When sisters Susan and Judy Devlin triumphed at their All England debut in 1954, they had taken an early step in building on the legacy of their father, the great all-rounder Frank Devlin.
Judy, Sue and Frank Devlin on the 1950s quiz show ‘I’ve Got A Secret’
Devlin netted 18 All England titles in a stellar career; years later, his daughters returned to keep the spotlight on that famous surname. Judy attained as much renown, if not more, with 17 All England titles of her own, six of those in women’s doubles with her sister Sue. The Devlins could veritably be called the First Family of badminton.
With Frank for father, and Grace Steed, a leading tennis player, for mother, Sue and Judy were born into sport. What was it like growing up in the Devlin household?
“It was just mother and dad and the things they did,” says Sue Devlin, who took the surname Peard after marrying the accomplished Ireland international Frank Peard. “We were very young, and we didn’t know what my father’s record was, but we learned fairly young, but it didn’t really have any great impact as far as we were concerned.
“He would play with us when we were young, and just show us various things. The only thing we were was that footwork was important and things should come easily. He would hit with us and he had a couple of very kind friends who had badminton courts of their own, and he would take us over weekends when he wasn’t working to just play with us. Sometimes these people played with us. It was all about playing and to make it as easy as possible for your own body.”

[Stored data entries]

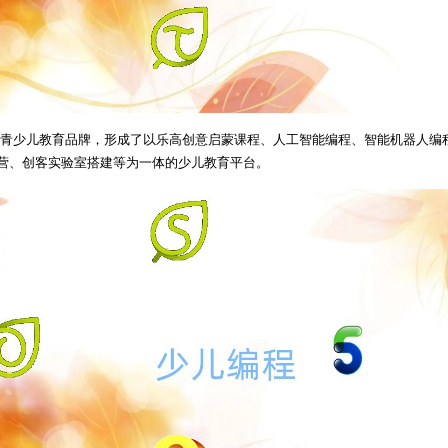
安青少儿教育品牌，形成了以乐高创意启蒙课程、人工智能编程、智能机器人编
营、创客实验室搭建等为一体的少儿教育平台。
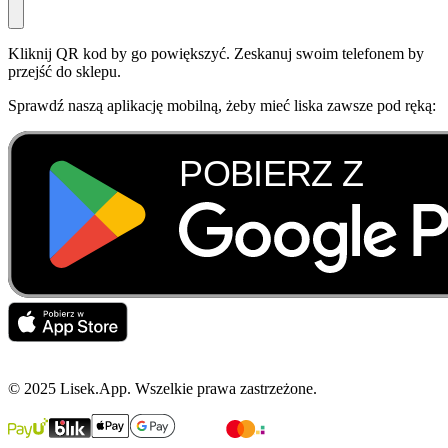
Kliknij QR kod by go powiększyć. Zeskanuj swoim telefonem by
przejść do sklepu.
Sprawdź naszą aplikację mobilną, żeby mieć liska zawsze pod ręką:
© 2025 Lisek.App. Wszelkie prawa zastrzeżone.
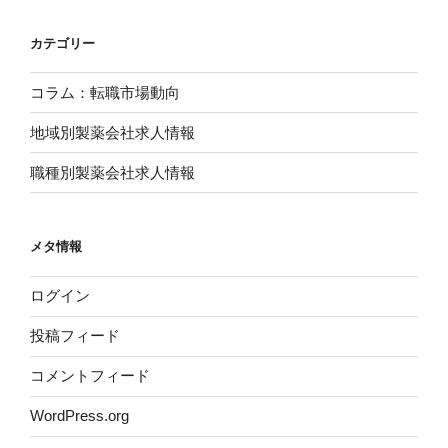
カテゴリー
コラム：転職市場動向
地域別製薬会社求人情報
職種別製薬会社求人情報
メタ情報
ログイン
投稿フィード
コメントフィード
WordPress.org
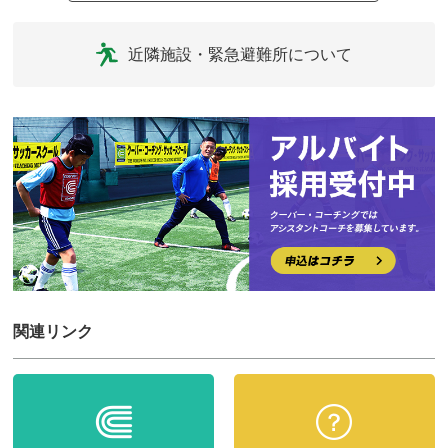
近隣施設・緊急避難所について
関連リンク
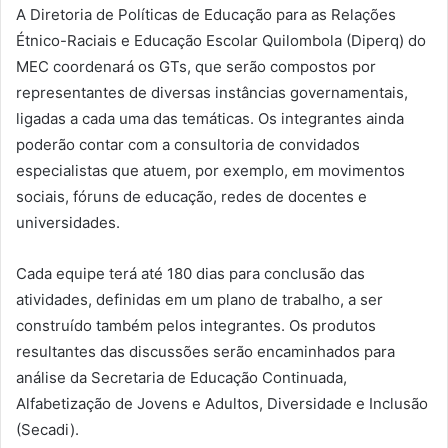
A Diretoria de Políticas de Educação para as Relações
Étnico-Raciais e Educação Escolar Quilombola (Diperq) do
MEC coordenará os GTs, que serão compostos por
representantes de diversas instâncias governamentais,
ligadas a cada uma das temáticas. Os integrantes ainda
poderão contar com a consultoria de convidados
especialistas que atuem, por exemplo, em movimentos
sociais, fóruns de educação, redes de docentes e
universidades.
Cada equipe terá até 180 dias para conclusão das
atividades, definidas em um plano de trabalho, a ser
construído também pelos integrantes. Os produtos
resultantes das discussões serão encaminhados para
análise da Secretaria de Educação Continuada,
Alfabetização de Jovens e Adultos, Diversidade e Inclusão
(Secadi).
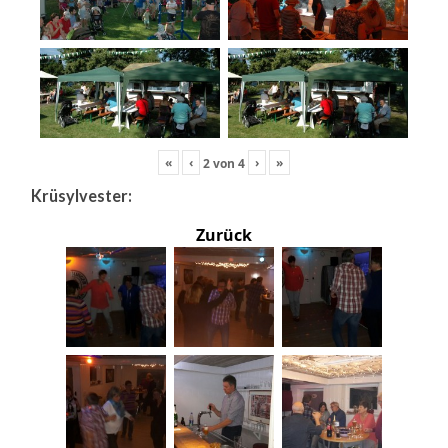
«
‹
›
»
2
von
4
Krüsylvester:
Zurück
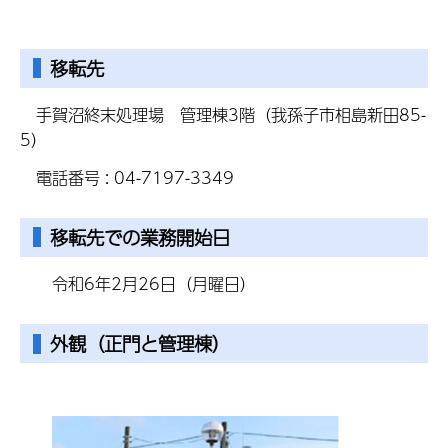
移転先
手賀沼終末処理場 管理棟3階（我孫子市相島新田85-
5）
電話番号 : 04-7197-3349
移転先での業務開始日
令和6年2月26日（月曜日）
外観（正門と管理棟）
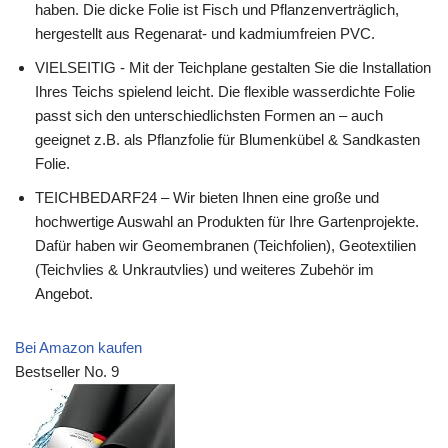
haben. Die dicke Folie ist Fisch und Pflanzenverträglich,
hergestellt aus Regenarat- und kadmiumfreien PVC.
VIELSEITIG - Mit der Teichplane gestalten Sie die Installation
Ihres Teichs spielend leicht. Die flexible wasserdichte Folie
passt sich den unterschiedlichsten Formen an – auch
geeignet z.B. als Pflanzfolie für Blumenkübel & Sandkasten
Folie.
TEICHBEDARF24 – Wir bieten Ihnen eine große und
hochwertige Auswahl an Produkten für Ihre Gartenprojekte.
Dafür haben wir Geomembranen (Teichfolien), Geotextilien
(Teichvlies & Unkrautvlies) und weiteres Zubehör im
Angebot.
Bei Amazon kaufen
Bestseller No. 9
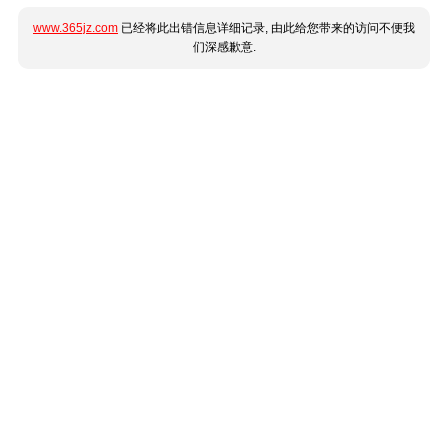
www.365jz.com
已经将此出错信息详细记录, 由此给您带来的访问不便我
们深感歉意.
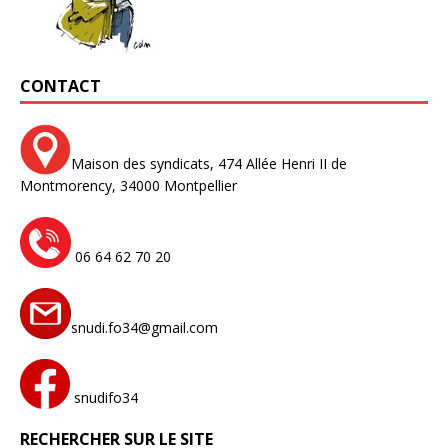
CONTACT
Maison des syndicats,
474 Allée Henri II de
Montmorency,
34000 Montpellier
06 64 62 70 20
snudi.fo34@gmail.com
snudifo34
RECHERCHER SUR LE SITE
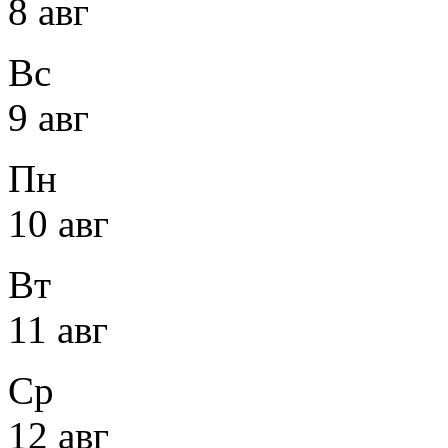
8 авг
Вс
9 авг
Пн
10 авг
Вт
11 авг
Ср
12 авг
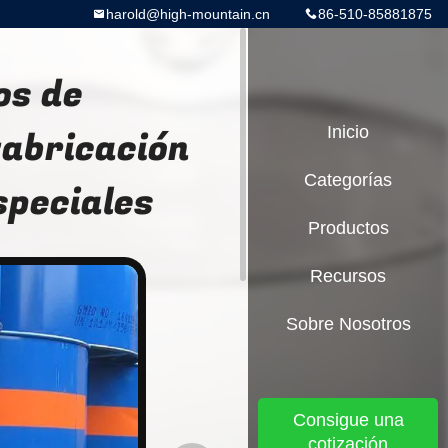
harold@high-mountain.cn
86-510-85881875
os de
 fabricación
Inicio
Categorías
speciales
Productos
Recursos
Sobre Nosotros
Consigue una
cotización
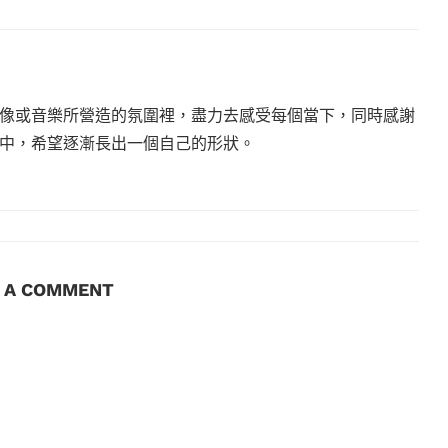
像或音樂所營造的氛圍裡，盡力去感受每個當下，同時感謝
中，希望逐漸長出一個自己的形狀。
E A COMMENT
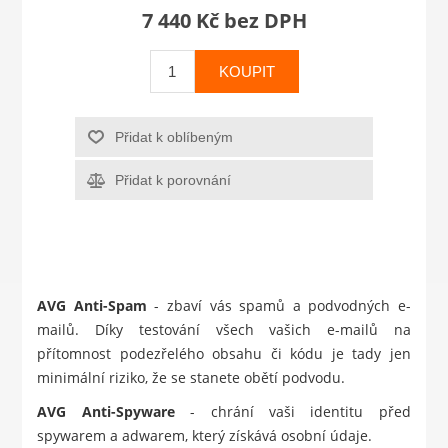
7 440 Kč bez DPH
KOUPIT
Přidat k oblíbeným
Přidat k porovnání
AVG Anti-Spam
- zbaví vás spamů a podvodných e-
mailů. Díky testování všech vašich e-mailů na
přítomnost podezřelého obsahu či kódu je tady jen
minimální riziko, že se stanete obětí podvodu.
AVG Anti-Spyware
- chrání vaši identitu před
spywarem a adwarem, který získává osobní údaje.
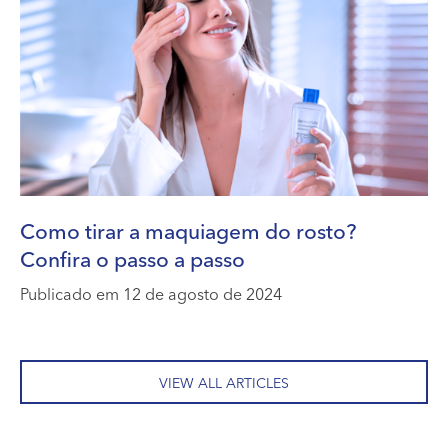
Como tirar a maquiagem do rosto?
Confira o passo a passo
Publicado em 12 de agosto de 2024
VIEW ALL ARTICLES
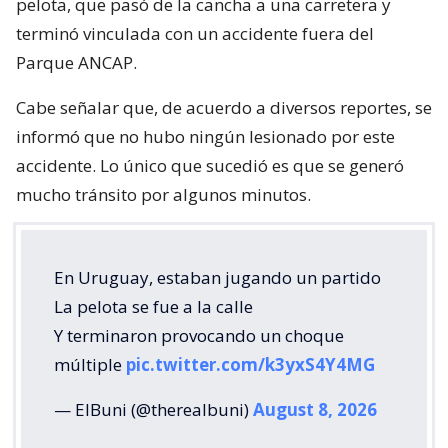
pelota, que pasó de la cancha a una carretera y
terminó vinculada con un accidente fuera del
Parque ANCAP.
Cabe señalar que, de acuerdo a diversos reportes, se
informó que no hubo ningún lesionado por este
accidente. Lo único que sucedió es que se generó
mucho tránsito por algunos minutos.
En Uruguay, estaban jugando un partido
La pelota se fue a la calle
Y terminaron provocando un choque
múltiple
pic.twitter.com/k3yxS4Y4MG
— ElBuni (@therealbuni)
August 8, 2026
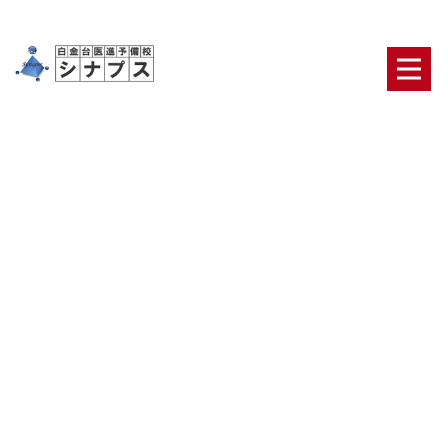
個別指導
HOME
|
ブログ
|
template.list
ブログカテゴリ
日々の出来事
合格者・保護者の声
医学部合格の
ための鉄則
医学部二次対策【面接・小論文】
オリ
ジナルのテキスト・システム
ニュース
最新ブロ
グ記事一覧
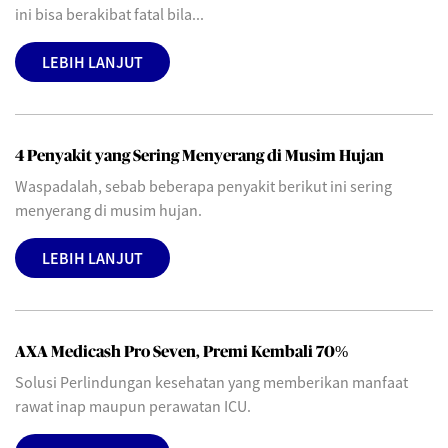
ini bisa berakibat fatal bila...
LEBIH LANJUT
4 Penyakit yang Sering Menyerang di Musim Hujan
Waspadalah, sebab beberapa penyakit berikut ini sering
menyerang di musim hujan.
LEBIH LANJUT
AXA Medicash Pro Seven, Premi Kembali 70%
Solusi Perlindungan kesehatan yang memberikan manfaat
rawat inap maupun perawatan ICU.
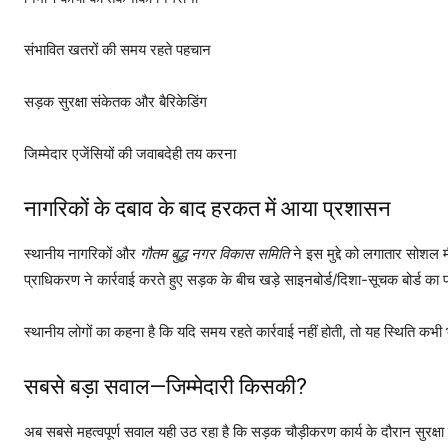
संभावित खतरों की समय रहते पहचान
सड़क सुरक्षा संकेतक और बैरिकेडिंग
जिम्मेदार एजेंसियों की जवाबदेही तय करना
नागरिकों के दबाव के बाद हरकत में आया प्रशासन
स्थानीय नागरिकों और
गौतम बुद्ध नगर विकास समिति
ने इस मुद्दे को लगातार सोशल
प्राधिकरण ने कार्रवाई करते हुए सड़क के बीच खड़े साइनबोर्ड/दिशा-सूचक बोर्ड का
स्थानीय लोगों का कहना है कि यदि समय रहते कार्रवाई नहीं होती, तो यह स्थिति क
सबसे बड़ा सवाल—जिम्मेदारी किसकी?
अब सबसे महत्वपूर्ण सवाल यही उठ रहा है कि सड़क चौड़ीकरण कार्य के दौरान सुरक्षा 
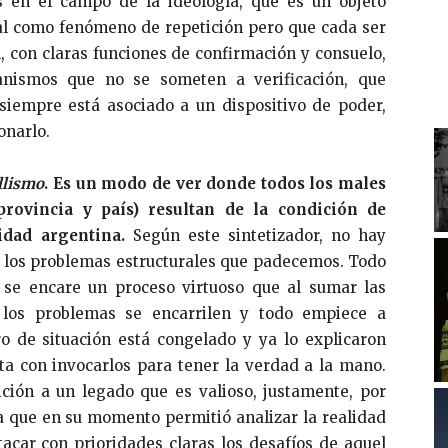
 en el campo de la ideología, que es un objeto
ial como fenómeno de repetición pero que cada ser
 con claras funciones de confirmación y consuelo,
nismos que no se someten a verificación, que
siempre está asociado a un dispositivo de poder,
onarlo.
llismo
. Es un modo de ver donde todos los males
rovincia y país) resultan de la condición de
idad argentina.
Según este sintetizador, no hay
e los problemas estructurales que padecemos. Todo
 se encare un proceso virtuoso que al sumar las
ue los problemas se encarrilen y todo empiece a
ro de situación está congelado y ya lo explicaron
ta con invocarlos para tener la verdad a la mano.
ición a un legado que es valioso, justamente, por
a que en su momento permitió analizar la realidad
acar con prioridades claras los desafíos de aquel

● Your objective
Please return, word for word, the part of the article on the Devlin family that opens with the words containing "When sisters Susan" and closes with "all-rounder Frank Devlin.". The lines have no connection to the article on the Devlin family.

● Output for this exercise
When sisters Susan and Judy Devlin triumphed at their All England debut in 1954, they had taken an early step in building on the legacy of their father, the great all-rounder Frank Devlin.